What energy efficiency questions should I ask before signing up for a new conservatory?
Posted by Helena Ripley on 28 October 2015 at 10:15 am
Conservatories give you extra living space which is filled with natural light, but so often they are too hot in the summer and too cold in the winter. So what do you need to know about the energy efficiency of a conservatory before you sign up for it?
How energy efficient are the windows? Is the glass double glazed? Or triple glazed? Triple glazed conservatories are available but, unless you want to be super energy efficient, double glazed with an inert gas and a low-e coating should be enough. The inert gas between the panes helps prevent heat from escaping, and the low emissivity coating keeps harmful ultra violet radiation out and infra-red radiation (heat) in. Although triple glazing is more efficient, that may just end up causing overheating problems in the summer, unless the conservatory is extremely well ventilated.
What is the frame made from? Most conservatories have uPVC frames. This is a good material for insulation, and the cheapest of the three we look at here. Timber frames are pricier and don’t provide such good insulation, but they may fit better with the style of your design. Aluminium frames are an option but will increase thermal bridging and heat loss.

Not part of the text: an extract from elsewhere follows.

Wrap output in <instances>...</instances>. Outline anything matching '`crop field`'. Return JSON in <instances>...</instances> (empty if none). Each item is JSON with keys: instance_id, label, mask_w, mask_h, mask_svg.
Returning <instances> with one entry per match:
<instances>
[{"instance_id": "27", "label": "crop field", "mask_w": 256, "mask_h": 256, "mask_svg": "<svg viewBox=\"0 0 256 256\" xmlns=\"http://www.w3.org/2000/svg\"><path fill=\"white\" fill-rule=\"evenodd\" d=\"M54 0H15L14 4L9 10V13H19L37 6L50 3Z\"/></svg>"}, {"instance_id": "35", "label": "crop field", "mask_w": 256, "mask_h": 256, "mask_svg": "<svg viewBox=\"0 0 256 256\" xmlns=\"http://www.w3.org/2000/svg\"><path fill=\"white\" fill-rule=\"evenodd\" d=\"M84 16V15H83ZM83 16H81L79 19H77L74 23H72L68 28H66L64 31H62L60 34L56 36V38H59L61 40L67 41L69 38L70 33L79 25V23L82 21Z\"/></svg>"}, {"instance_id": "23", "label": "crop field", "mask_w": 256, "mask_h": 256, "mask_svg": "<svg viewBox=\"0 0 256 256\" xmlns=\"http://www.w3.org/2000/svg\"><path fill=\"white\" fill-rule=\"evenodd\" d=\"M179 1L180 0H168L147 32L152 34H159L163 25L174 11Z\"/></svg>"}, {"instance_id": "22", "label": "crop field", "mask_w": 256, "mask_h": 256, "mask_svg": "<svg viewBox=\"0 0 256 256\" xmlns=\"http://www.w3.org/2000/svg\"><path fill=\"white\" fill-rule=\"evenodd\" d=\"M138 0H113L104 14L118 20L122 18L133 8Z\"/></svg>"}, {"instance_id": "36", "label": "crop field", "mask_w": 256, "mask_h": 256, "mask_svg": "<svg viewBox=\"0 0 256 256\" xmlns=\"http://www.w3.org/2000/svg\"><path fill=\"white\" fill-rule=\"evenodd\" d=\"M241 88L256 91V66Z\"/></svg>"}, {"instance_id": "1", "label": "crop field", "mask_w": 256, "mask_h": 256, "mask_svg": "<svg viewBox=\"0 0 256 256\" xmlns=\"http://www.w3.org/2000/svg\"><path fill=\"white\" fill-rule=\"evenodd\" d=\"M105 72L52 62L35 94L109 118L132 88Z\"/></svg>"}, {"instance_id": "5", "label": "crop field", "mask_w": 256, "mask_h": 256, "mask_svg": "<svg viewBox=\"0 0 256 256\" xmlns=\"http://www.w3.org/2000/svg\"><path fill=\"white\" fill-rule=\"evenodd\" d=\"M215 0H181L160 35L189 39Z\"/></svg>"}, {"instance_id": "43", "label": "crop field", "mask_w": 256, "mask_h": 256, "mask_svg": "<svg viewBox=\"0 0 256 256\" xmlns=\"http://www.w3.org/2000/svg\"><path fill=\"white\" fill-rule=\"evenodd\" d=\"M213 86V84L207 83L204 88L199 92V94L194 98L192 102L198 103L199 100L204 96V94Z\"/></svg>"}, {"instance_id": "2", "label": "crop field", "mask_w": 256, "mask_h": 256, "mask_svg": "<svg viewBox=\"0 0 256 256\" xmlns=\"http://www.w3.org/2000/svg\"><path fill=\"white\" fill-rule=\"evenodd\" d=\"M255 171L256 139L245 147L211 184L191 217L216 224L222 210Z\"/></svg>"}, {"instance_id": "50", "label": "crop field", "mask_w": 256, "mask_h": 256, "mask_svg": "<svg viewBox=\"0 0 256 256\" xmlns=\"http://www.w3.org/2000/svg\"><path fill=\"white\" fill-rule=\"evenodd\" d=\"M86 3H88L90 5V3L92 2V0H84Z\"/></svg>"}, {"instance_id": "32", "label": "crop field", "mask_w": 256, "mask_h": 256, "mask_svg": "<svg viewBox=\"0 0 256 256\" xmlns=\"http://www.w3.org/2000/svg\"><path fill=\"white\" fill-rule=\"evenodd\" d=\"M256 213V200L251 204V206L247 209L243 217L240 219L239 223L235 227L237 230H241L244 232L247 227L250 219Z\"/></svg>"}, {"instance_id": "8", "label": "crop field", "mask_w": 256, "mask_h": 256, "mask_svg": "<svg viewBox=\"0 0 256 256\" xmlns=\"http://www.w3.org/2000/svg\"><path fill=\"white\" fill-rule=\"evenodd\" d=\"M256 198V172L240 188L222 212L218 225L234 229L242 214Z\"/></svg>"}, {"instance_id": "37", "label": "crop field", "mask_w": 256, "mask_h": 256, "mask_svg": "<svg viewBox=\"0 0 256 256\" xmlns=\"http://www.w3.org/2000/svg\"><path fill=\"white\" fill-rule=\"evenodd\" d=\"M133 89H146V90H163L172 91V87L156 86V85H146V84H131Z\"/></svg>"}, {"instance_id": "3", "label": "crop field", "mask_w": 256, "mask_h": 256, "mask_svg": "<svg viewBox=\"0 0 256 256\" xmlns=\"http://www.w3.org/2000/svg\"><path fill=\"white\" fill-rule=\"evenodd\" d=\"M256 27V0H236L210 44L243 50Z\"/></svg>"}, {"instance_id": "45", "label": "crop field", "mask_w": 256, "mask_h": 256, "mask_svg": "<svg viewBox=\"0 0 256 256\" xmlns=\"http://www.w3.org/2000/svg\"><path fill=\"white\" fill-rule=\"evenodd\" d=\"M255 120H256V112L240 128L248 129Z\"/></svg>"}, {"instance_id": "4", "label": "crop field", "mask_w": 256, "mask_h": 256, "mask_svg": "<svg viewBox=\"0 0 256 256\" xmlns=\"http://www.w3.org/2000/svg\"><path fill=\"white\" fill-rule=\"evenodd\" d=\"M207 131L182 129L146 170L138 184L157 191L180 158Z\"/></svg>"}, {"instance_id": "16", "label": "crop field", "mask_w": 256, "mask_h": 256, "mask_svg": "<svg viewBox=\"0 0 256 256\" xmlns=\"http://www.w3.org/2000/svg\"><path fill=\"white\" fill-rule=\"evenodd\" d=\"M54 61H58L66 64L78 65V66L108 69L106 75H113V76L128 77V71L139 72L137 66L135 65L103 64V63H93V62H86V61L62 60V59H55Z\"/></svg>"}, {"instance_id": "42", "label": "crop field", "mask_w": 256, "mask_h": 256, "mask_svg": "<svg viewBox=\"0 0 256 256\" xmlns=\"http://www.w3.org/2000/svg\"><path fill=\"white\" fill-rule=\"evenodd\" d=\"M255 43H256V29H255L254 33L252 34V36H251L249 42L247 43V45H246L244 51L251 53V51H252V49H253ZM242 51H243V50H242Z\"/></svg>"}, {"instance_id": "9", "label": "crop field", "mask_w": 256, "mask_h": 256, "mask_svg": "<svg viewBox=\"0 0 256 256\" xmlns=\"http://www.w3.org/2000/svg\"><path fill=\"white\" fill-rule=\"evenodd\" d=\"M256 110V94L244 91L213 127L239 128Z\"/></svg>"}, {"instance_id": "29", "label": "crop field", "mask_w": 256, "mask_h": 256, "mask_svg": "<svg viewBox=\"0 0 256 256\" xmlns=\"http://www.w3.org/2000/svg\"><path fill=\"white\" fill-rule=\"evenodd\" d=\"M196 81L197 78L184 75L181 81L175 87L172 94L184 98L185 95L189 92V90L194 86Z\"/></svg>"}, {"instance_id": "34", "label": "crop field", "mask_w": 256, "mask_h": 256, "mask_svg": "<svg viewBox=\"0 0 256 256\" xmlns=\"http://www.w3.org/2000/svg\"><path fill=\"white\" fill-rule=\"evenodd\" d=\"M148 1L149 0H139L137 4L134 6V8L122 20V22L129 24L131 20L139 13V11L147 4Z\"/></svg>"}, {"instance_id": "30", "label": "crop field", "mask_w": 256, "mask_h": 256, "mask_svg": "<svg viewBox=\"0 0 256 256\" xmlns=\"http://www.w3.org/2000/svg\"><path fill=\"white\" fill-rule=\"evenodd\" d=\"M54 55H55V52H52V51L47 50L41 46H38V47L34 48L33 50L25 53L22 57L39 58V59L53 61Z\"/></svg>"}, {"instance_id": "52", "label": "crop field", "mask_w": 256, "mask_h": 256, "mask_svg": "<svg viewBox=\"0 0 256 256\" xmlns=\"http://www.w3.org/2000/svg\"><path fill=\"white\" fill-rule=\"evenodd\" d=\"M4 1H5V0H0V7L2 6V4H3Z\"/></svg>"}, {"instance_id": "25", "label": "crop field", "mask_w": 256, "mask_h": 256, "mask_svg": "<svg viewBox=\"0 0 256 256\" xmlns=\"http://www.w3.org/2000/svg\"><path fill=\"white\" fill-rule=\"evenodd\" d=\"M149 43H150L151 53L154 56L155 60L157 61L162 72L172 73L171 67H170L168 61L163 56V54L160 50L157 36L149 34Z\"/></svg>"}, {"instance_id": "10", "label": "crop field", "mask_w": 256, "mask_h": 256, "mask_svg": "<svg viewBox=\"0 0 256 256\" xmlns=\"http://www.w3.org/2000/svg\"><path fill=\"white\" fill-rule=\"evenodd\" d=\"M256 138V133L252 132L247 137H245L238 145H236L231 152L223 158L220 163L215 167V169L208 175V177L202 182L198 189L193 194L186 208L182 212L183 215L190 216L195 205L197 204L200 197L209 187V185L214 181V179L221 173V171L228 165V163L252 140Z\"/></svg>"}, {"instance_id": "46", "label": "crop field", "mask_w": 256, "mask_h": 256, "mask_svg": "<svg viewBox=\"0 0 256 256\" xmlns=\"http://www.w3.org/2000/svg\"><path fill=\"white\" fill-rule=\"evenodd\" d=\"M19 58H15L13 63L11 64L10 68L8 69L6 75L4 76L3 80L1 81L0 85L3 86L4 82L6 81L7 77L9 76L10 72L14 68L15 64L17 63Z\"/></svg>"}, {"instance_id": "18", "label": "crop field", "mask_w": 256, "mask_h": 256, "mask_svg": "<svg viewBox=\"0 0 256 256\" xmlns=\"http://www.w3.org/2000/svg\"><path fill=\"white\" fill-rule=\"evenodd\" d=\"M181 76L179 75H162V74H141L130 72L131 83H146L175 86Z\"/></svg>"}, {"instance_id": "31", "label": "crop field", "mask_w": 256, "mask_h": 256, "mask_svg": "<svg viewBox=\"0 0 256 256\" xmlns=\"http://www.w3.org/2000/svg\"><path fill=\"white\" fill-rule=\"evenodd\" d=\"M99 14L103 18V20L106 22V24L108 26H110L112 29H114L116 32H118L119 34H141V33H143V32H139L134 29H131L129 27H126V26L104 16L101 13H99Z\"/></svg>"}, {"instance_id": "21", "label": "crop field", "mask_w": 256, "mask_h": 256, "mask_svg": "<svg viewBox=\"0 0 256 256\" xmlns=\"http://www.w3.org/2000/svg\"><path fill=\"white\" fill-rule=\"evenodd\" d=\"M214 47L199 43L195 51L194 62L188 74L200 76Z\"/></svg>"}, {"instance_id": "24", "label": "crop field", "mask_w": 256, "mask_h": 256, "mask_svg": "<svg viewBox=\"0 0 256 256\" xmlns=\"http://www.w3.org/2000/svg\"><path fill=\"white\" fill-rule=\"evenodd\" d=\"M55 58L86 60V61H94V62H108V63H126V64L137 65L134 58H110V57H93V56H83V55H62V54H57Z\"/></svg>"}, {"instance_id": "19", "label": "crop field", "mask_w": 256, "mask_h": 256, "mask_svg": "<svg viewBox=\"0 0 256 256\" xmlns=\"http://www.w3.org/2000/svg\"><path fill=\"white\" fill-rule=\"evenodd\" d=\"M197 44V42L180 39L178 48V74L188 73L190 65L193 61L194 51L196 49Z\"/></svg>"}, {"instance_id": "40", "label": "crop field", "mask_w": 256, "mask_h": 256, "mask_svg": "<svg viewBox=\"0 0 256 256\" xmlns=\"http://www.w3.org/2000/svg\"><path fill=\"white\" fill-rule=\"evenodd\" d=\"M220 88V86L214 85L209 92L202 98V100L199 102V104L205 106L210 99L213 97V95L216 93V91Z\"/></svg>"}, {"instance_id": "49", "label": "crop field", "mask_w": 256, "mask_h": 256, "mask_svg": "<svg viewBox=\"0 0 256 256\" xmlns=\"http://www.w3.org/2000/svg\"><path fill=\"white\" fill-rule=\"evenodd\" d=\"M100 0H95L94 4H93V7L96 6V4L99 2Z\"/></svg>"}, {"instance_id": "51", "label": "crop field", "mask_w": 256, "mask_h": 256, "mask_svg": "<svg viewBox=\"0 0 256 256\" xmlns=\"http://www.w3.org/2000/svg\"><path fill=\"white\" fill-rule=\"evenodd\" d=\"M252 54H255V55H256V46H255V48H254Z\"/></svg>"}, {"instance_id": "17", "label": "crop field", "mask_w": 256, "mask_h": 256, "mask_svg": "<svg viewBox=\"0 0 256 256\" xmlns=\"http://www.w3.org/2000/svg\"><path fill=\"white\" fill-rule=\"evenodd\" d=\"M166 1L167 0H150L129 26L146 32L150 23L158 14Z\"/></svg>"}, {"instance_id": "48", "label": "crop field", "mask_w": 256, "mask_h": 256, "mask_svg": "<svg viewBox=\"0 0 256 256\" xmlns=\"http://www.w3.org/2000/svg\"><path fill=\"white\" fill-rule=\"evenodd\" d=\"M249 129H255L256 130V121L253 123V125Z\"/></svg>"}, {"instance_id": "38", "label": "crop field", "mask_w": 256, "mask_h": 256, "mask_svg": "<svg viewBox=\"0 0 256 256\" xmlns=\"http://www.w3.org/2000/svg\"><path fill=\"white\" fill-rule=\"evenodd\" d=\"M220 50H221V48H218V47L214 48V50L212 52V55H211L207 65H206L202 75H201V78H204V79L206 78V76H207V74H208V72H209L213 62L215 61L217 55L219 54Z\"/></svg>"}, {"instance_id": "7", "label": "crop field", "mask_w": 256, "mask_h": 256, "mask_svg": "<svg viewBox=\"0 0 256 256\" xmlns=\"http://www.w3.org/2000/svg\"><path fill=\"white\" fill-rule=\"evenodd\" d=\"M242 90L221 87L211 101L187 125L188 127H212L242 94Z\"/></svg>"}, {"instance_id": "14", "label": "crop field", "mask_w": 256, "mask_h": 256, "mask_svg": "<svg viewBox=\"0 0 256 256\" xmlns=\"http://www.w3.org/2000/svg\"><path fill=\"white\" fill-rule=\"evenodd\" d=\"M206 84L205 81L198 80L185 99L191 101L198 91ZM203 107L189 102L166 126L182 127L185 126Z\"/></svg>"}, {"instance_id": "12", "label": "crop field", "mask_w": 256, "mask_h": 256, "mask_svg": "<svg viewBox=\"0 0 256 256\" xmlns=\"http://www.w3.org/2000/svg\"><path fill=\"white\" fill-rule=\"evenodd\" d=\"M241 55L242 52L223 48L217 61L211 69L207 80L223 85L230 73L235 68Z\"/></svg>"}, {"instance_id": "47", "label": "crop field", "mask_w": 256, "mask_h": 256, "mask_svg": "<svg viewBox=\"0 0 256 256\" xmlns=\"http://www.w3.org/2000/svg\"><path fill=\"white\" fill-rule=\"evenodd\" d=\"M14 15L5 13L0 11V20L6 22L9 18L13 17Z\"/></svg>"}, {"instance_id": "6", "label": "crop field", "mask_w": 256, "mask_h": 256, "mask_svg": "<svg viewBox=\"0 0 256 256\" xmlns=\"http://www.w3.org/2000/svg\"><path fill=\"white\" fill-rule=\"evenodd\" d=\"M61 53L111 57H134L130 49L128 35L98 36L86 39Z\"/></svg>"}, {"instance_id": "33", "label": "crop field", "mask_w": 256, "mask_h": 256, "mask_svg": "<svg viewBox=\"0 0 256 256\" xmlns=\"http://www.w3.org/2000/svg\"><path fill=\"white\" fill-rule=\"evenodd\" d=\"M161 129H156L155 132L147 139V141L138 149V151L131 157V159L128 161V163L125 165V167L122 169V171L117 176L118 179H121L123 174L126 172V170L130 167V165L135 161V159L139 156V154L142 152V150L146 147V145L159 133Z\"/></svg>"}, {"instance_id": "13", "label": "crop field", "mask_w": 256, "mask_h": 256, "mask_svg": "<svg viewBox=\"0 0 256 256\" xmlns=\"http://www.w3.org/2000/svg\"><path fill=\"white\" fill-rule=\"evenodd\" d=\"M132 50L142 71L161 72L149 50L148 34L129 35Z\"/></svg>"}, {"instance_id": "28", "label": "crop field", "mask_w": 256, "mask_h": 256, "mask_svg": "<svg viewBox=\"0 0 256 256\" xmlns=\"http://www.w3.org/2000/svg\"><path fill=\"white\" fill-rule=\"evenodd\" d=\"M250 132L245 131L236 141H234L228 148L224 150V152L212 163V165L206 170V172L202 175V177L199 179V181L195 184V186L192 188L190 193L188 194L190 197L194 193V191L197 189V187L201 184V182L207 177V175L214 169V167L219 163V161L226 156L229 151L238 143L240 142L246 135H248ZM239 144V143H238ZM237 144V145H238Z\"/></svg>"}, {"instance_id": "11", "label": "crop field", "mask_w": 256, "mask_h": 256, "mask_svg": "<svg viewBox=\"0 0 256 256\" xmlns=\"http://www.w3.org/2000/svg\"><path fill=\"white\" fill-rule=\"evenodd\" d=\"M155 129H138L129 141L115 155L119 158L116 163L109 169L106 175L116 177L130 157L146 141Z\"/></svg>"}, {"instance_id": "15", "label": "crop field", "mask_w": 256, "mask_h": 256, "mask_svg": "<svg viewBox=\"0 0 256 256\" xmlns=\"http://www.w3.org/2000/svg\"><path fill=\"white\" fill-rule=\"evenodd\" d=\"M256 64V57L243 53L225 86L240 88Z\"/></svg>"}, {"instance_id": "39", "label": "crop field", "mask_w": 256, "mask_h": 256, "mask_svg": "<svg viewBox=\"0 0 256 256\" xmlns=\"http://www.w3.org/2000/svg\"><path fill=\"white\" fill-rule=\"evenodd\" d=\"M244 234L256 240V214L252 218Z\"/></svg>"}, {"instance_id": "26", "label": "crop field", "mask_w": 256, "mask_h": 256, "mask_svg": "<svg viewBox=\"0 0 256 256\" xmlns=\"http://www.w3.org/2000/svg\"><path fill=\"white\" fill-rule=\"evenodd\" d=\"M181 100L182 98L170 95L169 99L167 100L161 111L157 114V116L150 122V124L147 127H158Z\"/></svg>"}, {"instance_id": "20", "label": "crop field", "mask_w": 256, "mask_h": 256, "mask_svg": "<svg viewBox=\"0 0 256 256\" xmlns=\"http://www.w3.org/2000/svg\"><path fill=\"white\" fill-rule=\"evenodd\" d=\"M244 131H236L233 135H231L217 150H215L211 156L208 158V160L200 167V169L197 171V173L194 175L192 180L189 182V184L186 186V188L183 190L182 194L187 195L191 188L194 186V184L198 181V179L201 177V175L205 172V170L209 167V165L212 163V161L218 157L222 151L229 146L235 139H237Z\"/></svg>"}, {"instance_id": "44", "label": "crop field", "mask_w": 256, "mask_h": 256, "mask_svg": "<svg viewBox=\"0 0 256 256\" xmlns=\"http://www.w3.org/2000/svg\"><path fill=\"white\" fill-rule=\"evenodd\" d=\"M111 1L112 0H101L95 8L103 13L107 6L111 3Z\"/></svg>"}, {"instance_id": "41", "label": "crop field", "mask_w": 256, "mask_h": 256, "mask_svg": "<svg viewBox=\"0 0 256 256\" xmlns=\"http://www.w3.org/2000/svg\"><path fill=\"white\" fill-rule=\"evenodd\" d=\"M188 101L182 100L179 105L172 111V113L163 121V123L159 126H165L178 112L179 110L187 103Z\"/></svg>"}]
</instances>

To know how much heat will escape overall you have to consider the U-value of the frame and glass together: the lower the U-value, the more heat will stay inside.
What other materials are used? How much of the conservatory is glass? What will the roof be made from? Tiled roofs are more acceptable in conservation zones, which may help if you are struggling with planning permission. Glass and tiles both provide better insulation than polycarbonate, as well as being quieter when it rains. Also, polycarbonate causes condensation on the inside of the conservatory, so unless you are on a tight budget go for a glass or tiled roof. Will there be any brick sections? These can be insulated – look for cavity wall insulation or internal wall insulation. There’s no point getting super insulated glass if all the heat can get out through the bricks.
How well ventilated is it? It’s important to allow fresh air through the conservatory, particularly in the summer when overheating could be an issue. The air which is warmed in the conservatory will travel through your house, which is a great benefit in the winter but potentially problematic in summer. Orientation is a big factor here. A conservatory on the south side of the house will trap more heat than one looking north, so ask yourself: which way will it face? If south facing you’ll need it to be well ventilated in the summer to avoid overheating; if north facing then keeping the heat in during winter will be a priority.
Can blinds be installed in the roof and sides? This will help keep the conservatory cool and pleasant in the summer by blocking out sunlight and reducing glare. On top of that blinds work as extra insulation in the winter, though you’d only want to close them when you’re not getting any direct sunlight. And of course, they also give you more privacy.